Nesse sentido, aconselhou o Governo a implementar medidas de políticas estruturantes, que sustentam os sectores estratégicos de desenvolvimento da região, em vez do Programa de Requalificação, Reabilitação e Acessibilidade (PRRA), que segundo ela, “não têm surtido efeito”.

“Por isso, acreditamos que é, mais do que urgente, medidas de políticas estruturantes, que sustentam os setores estratégicos de desenvolvimento da Região, para a geração de empregos sustentáveis, para aumento do rendimento das famílias, para diminuição da pobreza e para a correção dos desequilíbrios regionais no país”, propôs a dirigente regional do PAICV.

Na ocasião, afirmou que o discurso do “governo amigo dos municípios” é uma falácia, sustentando que o executivo não efectuou os investimentos estruturantes prometidos – como portos de recreio e de pesca, parque tecnológico de agropecuária, aumentar a exportação para o mercado nacional e turístico, entre outros – ainda retém os montantes dos recursos.
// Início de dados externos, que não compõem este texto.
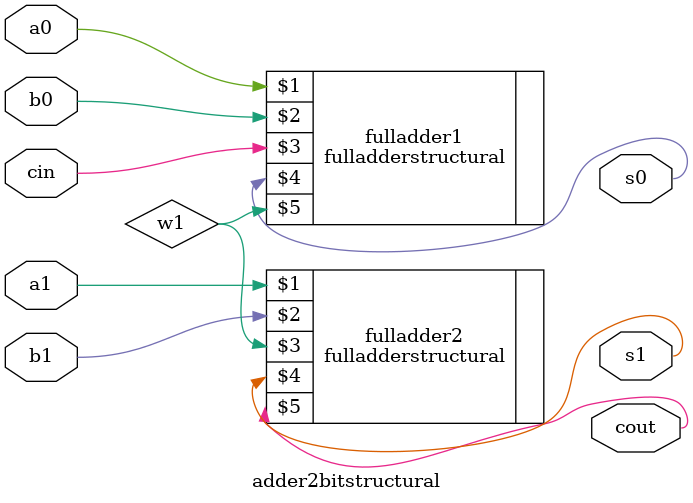
<source format=sv>
`timescale 1ns / 1ps

module adder2bitstructural( input logic a0,
    input logic b0,
    input logic cin,
    input logic a1,
    input logic b1,
    output logic s0,
    output logic s1,
    output logic cout
    );
    
    logic w1;
    
    fulladderstructural fulladder1(a0, b0, cin, s0, w1);
    fulladderstructural fulladder2(a1, b1, w1, s1, cout);
    
endmodule
</source>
Para a dirigente do PAICV, caso o Governo tivesse transferido os recursos prometidos aos municípios a situação social e económica e as condições de vida das famílias em Santiago Norte “seria melhor”.

“De um governo sério se espera que crie condições para que o país possa produzir empregos e rendimentos, para melhorar as condições de vida das famílias e da população e enquanto meios para garantir a liberdade, a independência e a qualidade de vida das pessoas. Esta é a realidade que o PAICV quer ver implementada, e que os recursos nacionais cheguem a todos os cabo-verdianos, para viverem com dignidade e com qualidade de vida”, finalizou.